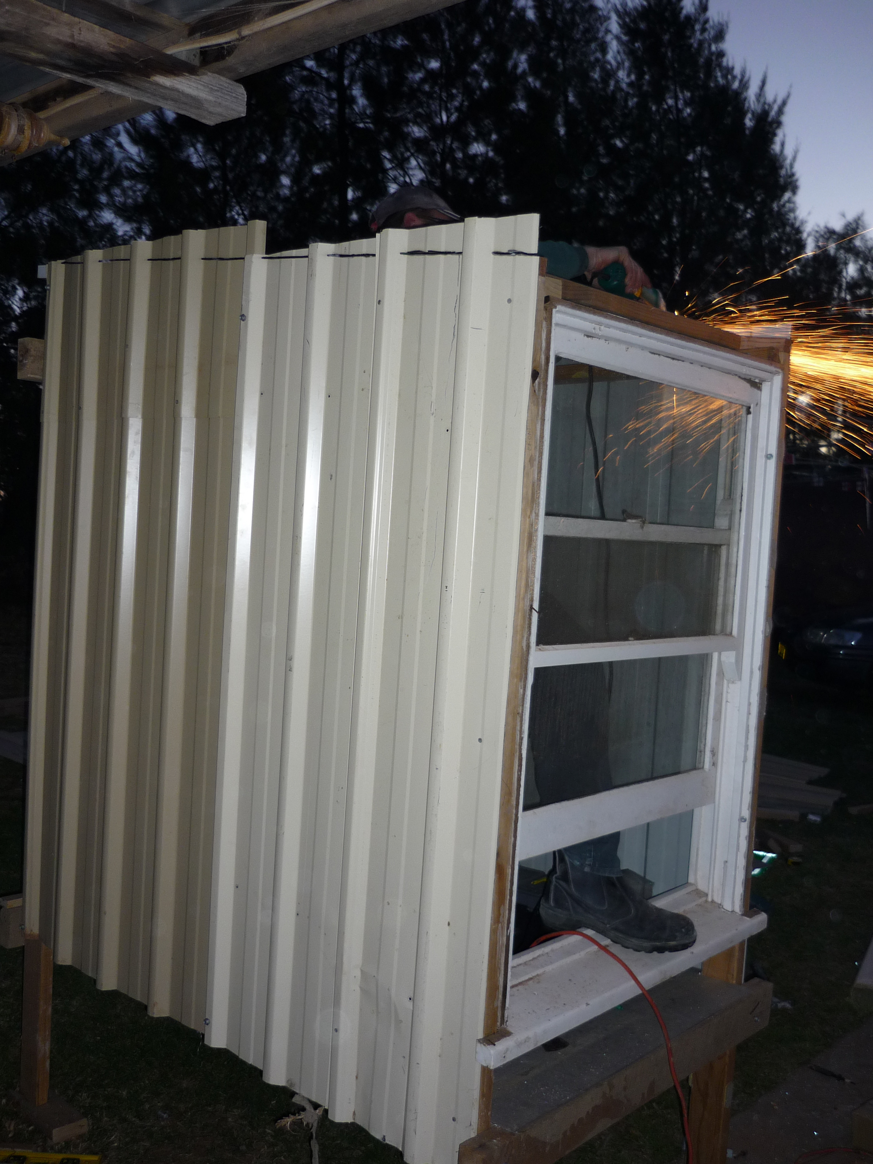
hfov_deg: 42.9
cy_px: 582
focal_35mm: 33
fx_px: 1110
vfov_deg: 55.4
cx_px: 436
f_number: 2.8
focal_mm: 5.5
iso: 100
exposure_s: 1/30
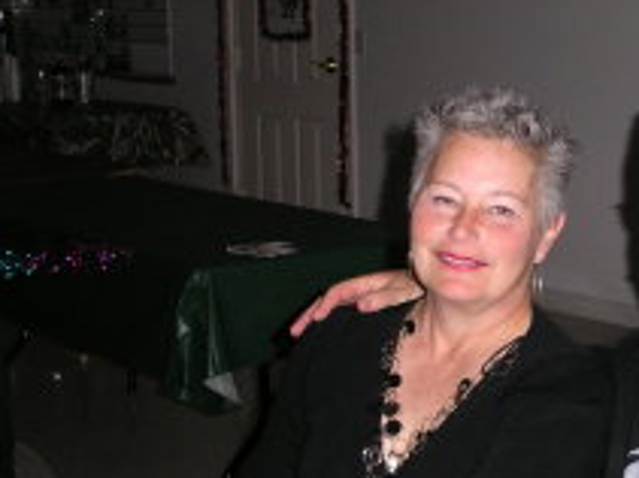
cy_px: 277
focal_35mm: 81
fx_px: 1494
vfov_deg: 18.2
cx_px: 600
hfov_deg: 23.4
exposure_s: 1/45
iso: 200
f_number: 2.8
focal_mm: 7.8
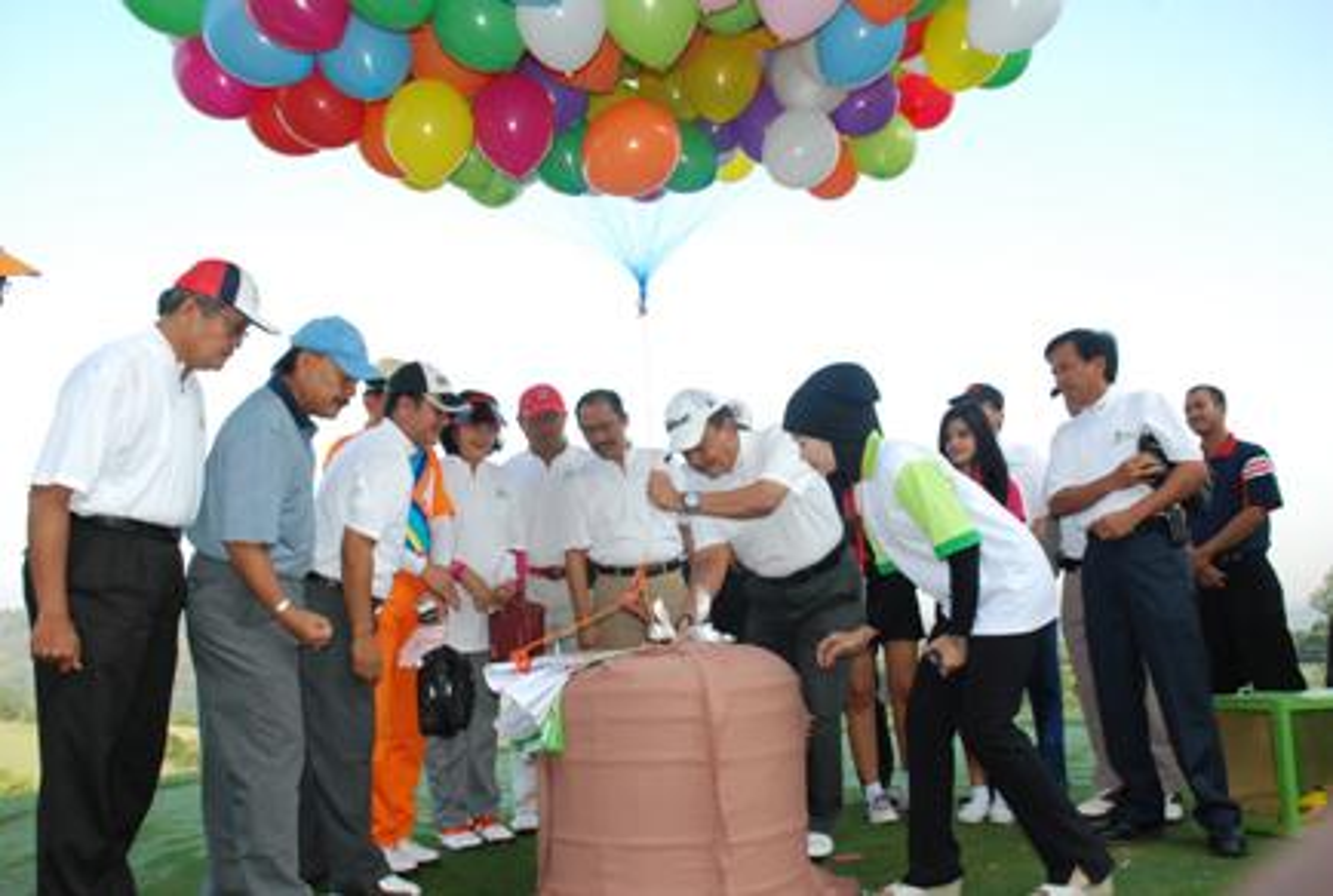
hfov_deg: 67.2
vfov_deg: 48.2
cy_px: 448
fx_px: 1003
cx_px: 666
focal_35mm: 27
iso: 800
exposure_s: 1/200
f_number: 9
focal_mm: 18
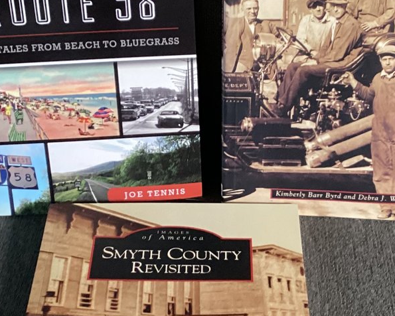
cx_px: 207
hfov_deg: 24.7
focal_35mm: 77
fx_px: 900
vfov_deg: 19.9
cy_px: 177
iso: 320
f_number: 2.4
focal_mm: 3.3
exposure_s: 1/50
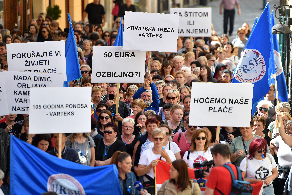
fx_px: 1622
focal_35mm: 200
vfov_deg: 6.9
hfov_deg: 10.3
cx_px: 146
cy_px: 98
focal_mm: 200
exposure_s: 1/1000
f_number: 5
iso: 220
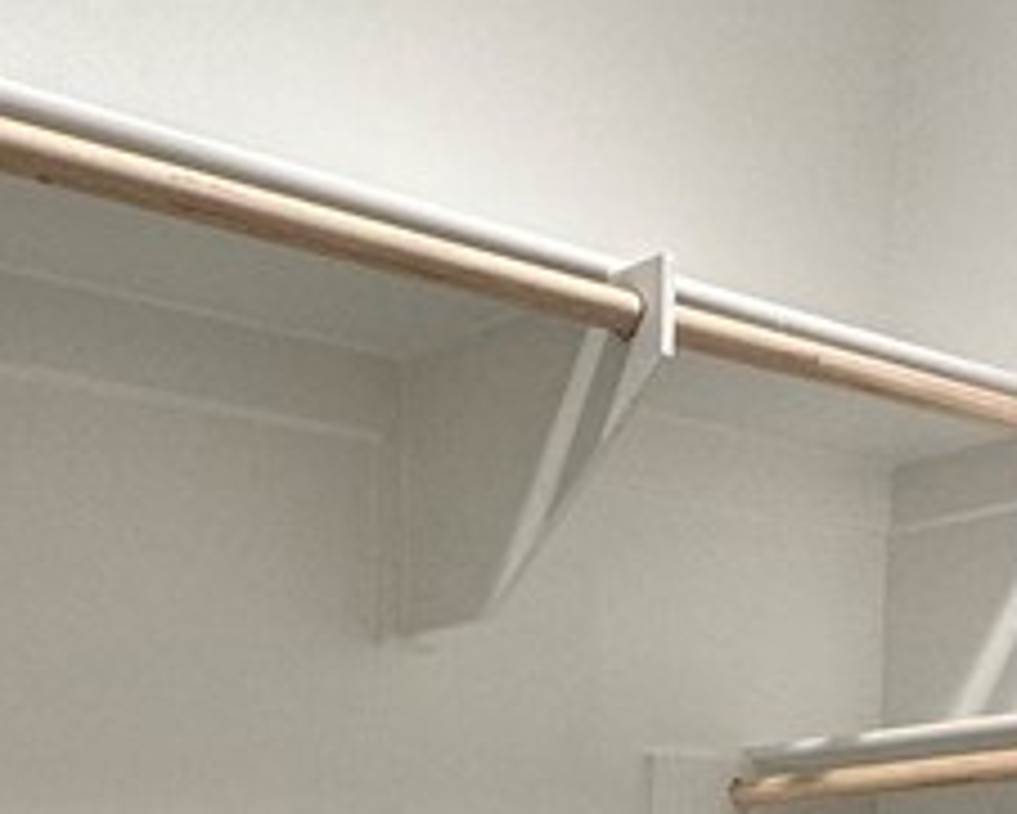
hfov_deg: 29.4
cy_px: 1282
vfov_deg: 20.4
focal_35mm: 62
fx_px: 1867
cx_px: 140
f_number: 2.2
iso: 160
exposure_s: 1/120
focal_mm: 2.22
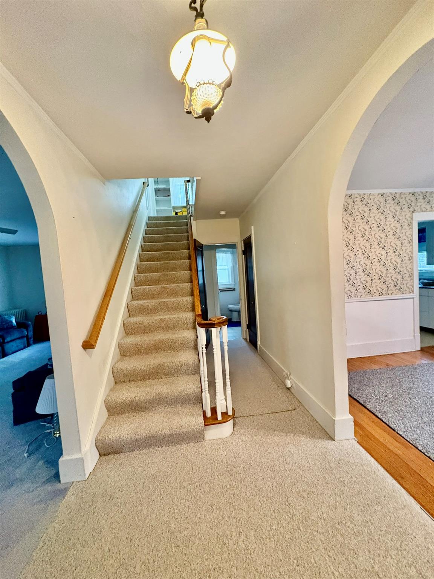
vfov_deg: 102.1
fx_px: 234
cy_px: 290
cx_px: 217
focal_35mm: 14
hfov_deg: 85.7
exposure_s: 1/60
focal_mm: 2.22
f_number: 2.2
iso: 800
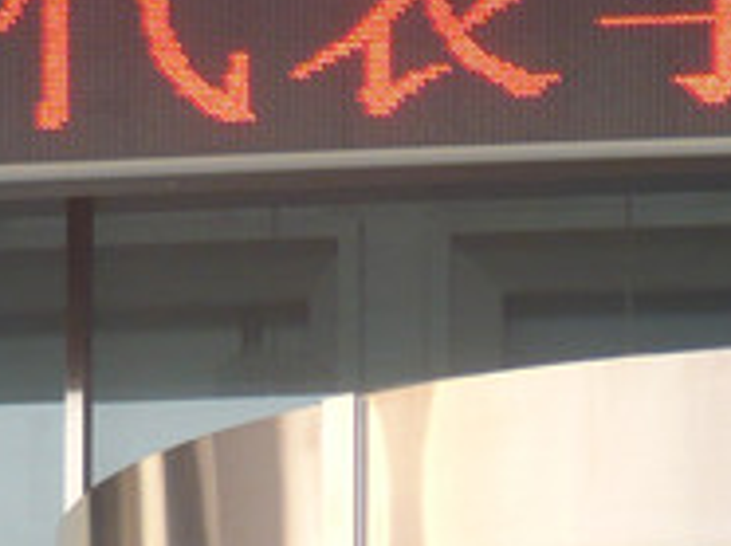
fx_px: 2889
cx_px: 900
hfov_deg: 14.0
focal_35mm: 137
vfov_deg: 10.1
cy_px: 1065
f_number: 3.1
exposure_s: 1/40
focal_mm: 5.5
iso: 100
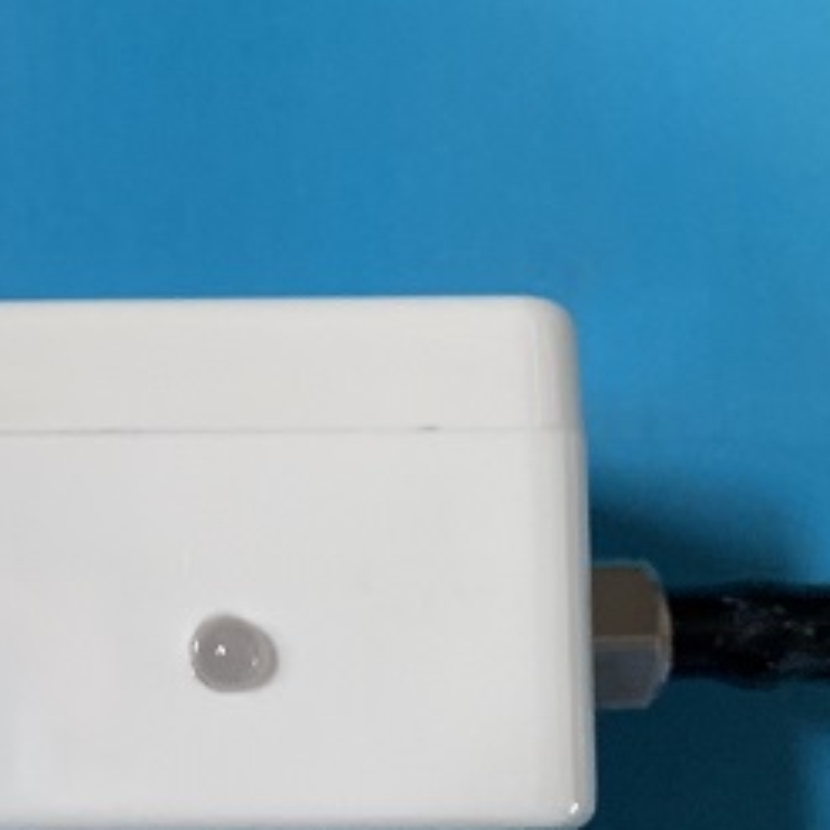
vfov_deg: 23.0
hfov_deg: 21.9
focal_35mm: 75
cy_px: 486
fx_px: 2035
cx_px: -72
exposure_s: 1/60
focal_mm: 4.25
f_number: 1.8
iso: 400
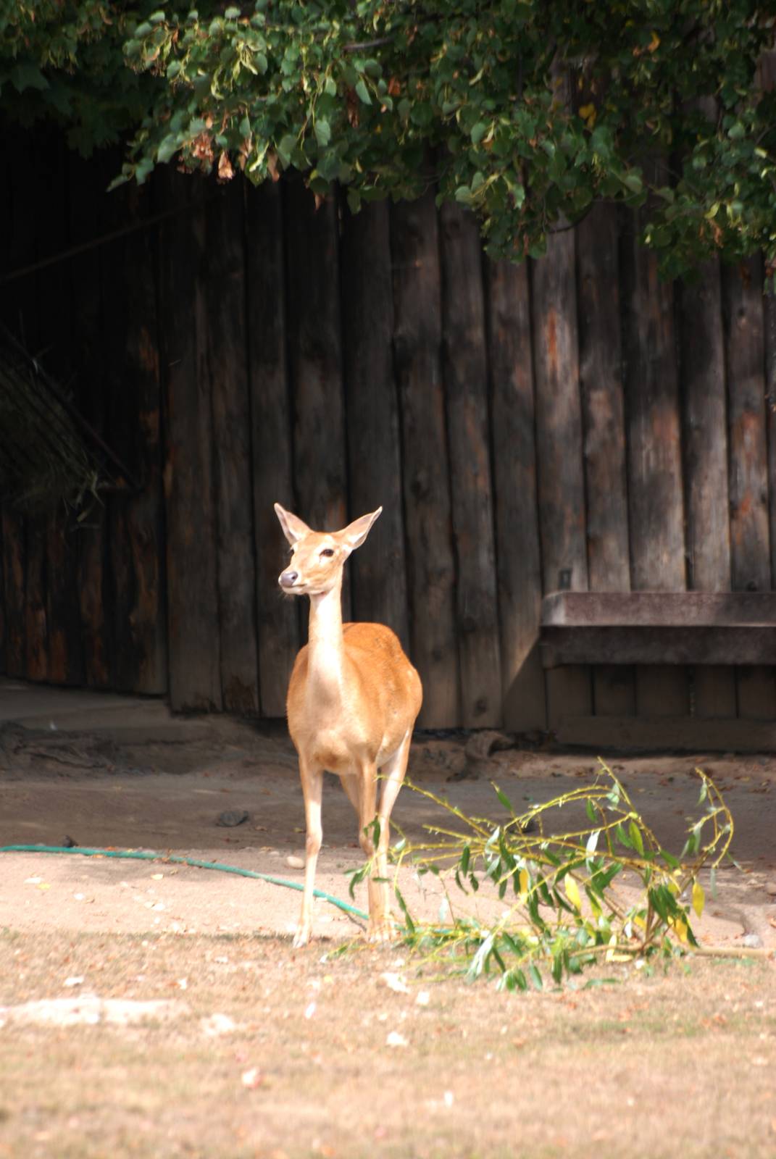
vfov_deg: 4.6
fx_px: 14508
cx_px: 388
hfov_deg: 3.1
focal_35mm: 450
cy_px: 580
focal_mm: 300
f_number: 5.6
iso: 200
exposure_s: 1/125
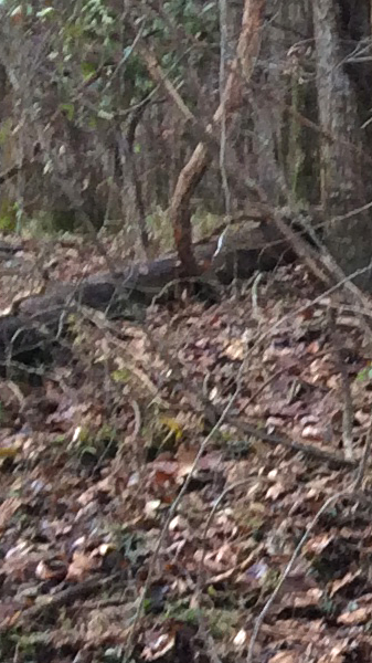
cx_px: 1547
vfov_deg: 12.5
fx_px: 3020
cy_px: 556
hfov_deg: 5.9
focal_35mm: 172
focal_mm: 4.15
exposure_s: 1/120
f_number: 2.2
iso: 40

= = = = =

> _Request_
The copy must match each record exactly, apart from the images, which stay out.

> _Your solution_
hfov_deg: 42.9
cy_px: 582
focal_35mm: 33
fx_px: 1110
vfov_deg: 55.4
cx_px: 436
f_number: 2.8
focal_mm: 5.5
iso: 100
exposure_s: 1/30
cy_px: 277
focal_35mm: 81
fx_px: 1494
vfov_deg: 18.2
cx_px: 600
hfov_deg: 23.4
exposure_s: 1/45
iso: 200
f_number: 2.8
focal_mm: 7.8
hfov_deg: 67.2
vfov_deg: 48.2
cy_px: 448
fx_px: 1003
cx_px: 666
focal_35mm: 27
iso: 800
exposure_s: 1/200
f_number: 9
focal_mm: 18
cx_px: 207
hfov_deg: 24.7
focal_35mm: 77
fx_px: 900
vfov_deg: 19.9
cy_px: 177
iso: 320
f_number: 2.4
focal_mm: 3.3
exposure_s: 1/50
fx_px: 1622
focal_35mm: 200
vfov_deg: 6.9
hfov_deg: 10.3
cx_px: 146
cy_px: 98
focal_mm: 200
exposure_s: 1/1000
f_number: 5
iso: 220
hfov_deg: 29.4
cy_px: 1282
vfov_deg: 20.4
focal_35mm: 62
fx_px: 1867
cx_px: 140
f_number: 2.2
iso: 160
exposure_s: 1/120
focal_mm: 2.22
vfov_deg: 102.1
fx_px: 234
cy_px: 290
cx_px: 217
focal_35mm: 14
hfov_deg: 85.7
exposure_s: 1/60
focal_mm: 2.22
f_number: 2.2
iso: 800
fx_px: 2889
cx_px: 900
hfov_deg: 14.0
focal_35mm: 137
vfov_deg: 10.1
cy_px: 1065
f_number: 3.1
exposure_s: 1/40
focal_mm: 5.5
iso: 100
vfov_deg: 23.0
hfov_deg: 21.9
focal_35mm: 75
cy_px: 486
fx_px: 2035
cx_px: -72
exposure_s: 1/60
focal_mm: 4.25
f_number: 1.8
iso: 400
vfov_deg: 4.6
fx_px: 14508
cx_px: 388
hfov_deg: 3.1
focal_35mm: 450
cy_px: 580
focal_mm: 300
f_number: 5.6
iso: 200
exposure_s: 1/125
cx_px: 1547
vfov_deg: 12.5
fx_px: 3020
cy_px: 556
hfov_deg: 5.9
focal_35mm: 172
focal_mm: 4.15
exposure_s: 1/120
f_number: 2.2
iso: 40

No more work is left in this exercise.